-------- Supplied data

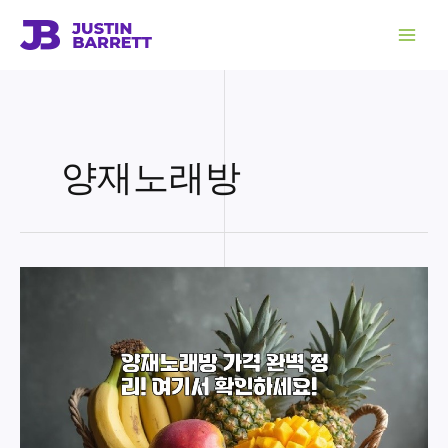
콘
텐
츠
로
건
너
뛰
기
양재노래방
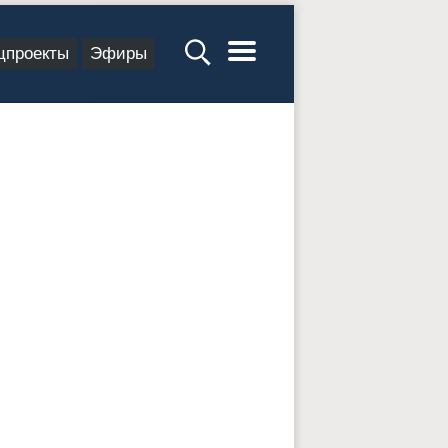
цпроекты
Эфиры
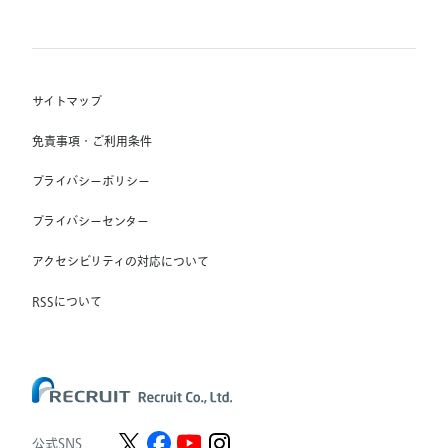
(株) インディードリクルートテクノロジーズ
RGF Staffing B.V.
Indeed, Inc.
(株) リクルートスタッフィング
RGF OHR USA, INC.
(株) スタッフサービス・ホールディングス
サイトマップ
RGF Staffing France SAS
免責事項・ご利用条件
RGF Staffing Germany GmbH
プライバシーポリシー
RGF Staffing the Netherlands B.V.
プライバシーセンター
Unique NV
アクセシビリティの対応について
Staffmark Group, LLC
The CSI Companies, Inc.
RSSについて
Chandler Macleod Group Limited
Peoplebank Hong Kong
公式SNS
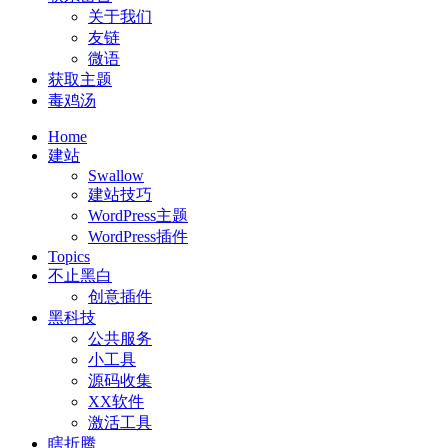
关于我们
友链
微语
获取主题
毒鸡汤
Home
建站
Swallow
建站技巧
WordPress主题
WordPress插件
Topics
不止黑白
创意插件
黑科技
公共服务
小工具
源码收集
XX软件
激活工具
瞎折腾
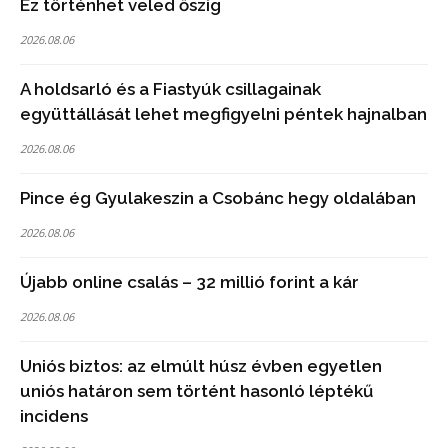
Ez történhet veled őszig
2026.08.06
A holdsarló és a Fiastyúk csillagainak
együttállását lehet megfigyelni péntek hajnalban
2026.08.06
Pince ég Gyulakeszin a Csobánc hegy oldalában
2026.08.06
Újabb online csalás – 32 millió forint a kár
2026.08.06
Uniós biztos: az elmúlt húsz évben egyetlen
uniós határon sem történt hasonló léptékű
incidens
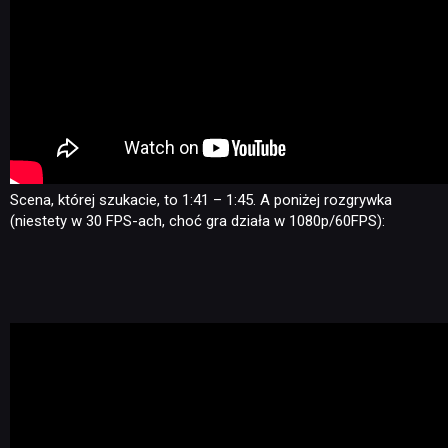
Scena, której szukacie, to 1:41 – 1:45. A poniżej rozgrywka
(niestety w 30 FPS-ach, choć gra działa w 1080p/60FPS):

----------------

What the task requires -
How many of the lines in these entries hold "Staffing"? Report only the count.

Response below -
4